Submitted to: Avian Diseases
Publication Type: Peer Reviewed Journal
Publication Acceptance Date: 5/28/1997
Publication Date: N/A
Citation: N/A

Interpretive Summary: Induced molting is a procedure used by greater than 60% of the layer industry nationwide to achieve a second egg lay from their older hens. The primary method of inducing a molt is through a 10-14 day feed-removal protocol which causes the hens to cease lay for a certain period of time. We previously found that this procedure increases the severity of an infection by Salmonella enteritidis (SE) in these birds, substantially decreases the numbers of organisms necessary to infect the birds, and causes the rapid spread of the SE to uninfected birds in adjacent cages. SE became a major problem for the egg industry due to the large number of people getting sick from SE-contaminated eggs. The question we asked was: because SE spreads so readily to molted hens in adjacent cages, can it also spread through the air. The answer was yes, it can spread by this route although to a much lesser degree than through direct contact. These e results are important to the layer industry since they show that a prevalent industry procedure can have an effect on the spread of SE to members of the flock in different areas of the house. This could change the SE situation of a flock from a minor one to one where a large number of birds are infected. Such a situation might lead to an increased production of SE-contaminated eggs with the consequent risk to consumers and also increase the chance of passing the infection to future flocks.

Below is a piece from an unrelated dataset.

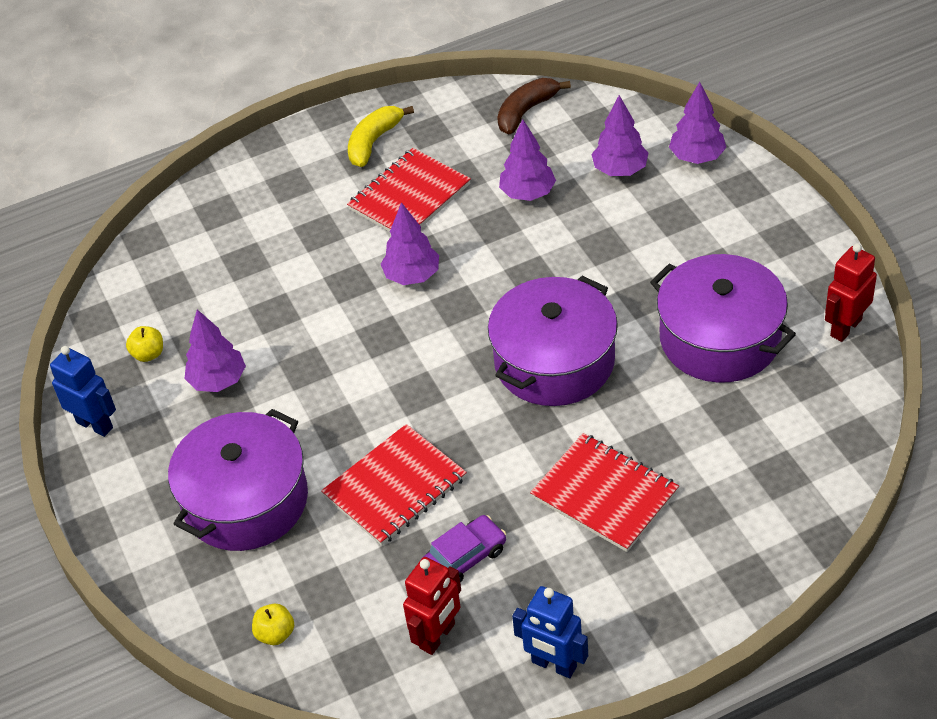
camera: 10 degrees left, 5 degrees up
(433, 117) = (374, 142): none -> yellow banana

Technical Abstract: Salmonella enteritidis is currently thought to be transmitted principally through contact with infected individuals and ingestion of fecally- contaminated materials. The present study was undertaken to determine if S. enteritidis could be spread in chickens by the airborne route and if induced molting could affect this mode of transmission. Hens were placed in 2 rows of cages, the rows separated from each other by 1 meter. One row of hens was challenged with S. enteritidis, while the other row remained unchallenged but exposed to the room air. In Expt. 1, 4 of 12 and 9 of 12 exposed molted hens became infected with S. enteritidis after 3 and 8 days of exposure, respectively, compared with 1 of 12 and 0 of 12 unmolted hens sampled on the same days. Experiments 2 and 3 examined airborne transmission in molted hens only. In Expt. 2, 2 of 12 exposed hens became infected with S. enteritidis 3 days post challenge and this increased to 12 of 12 one week later. In Expt. 3, exposed hens were agai housed in cages 1 meter from challenged hens, but were placed in every other cage to prevent transmission through contact with hens in adjacent cages. Day 3 post challenge, 0 of 12 exposed hens were culture positive for S. enteritidis and this increased to only 3 of 10 positive hens at day 10. These results indicate that airborne transmission of S. enteritidis occurred and induced molting increased the incidence of this event.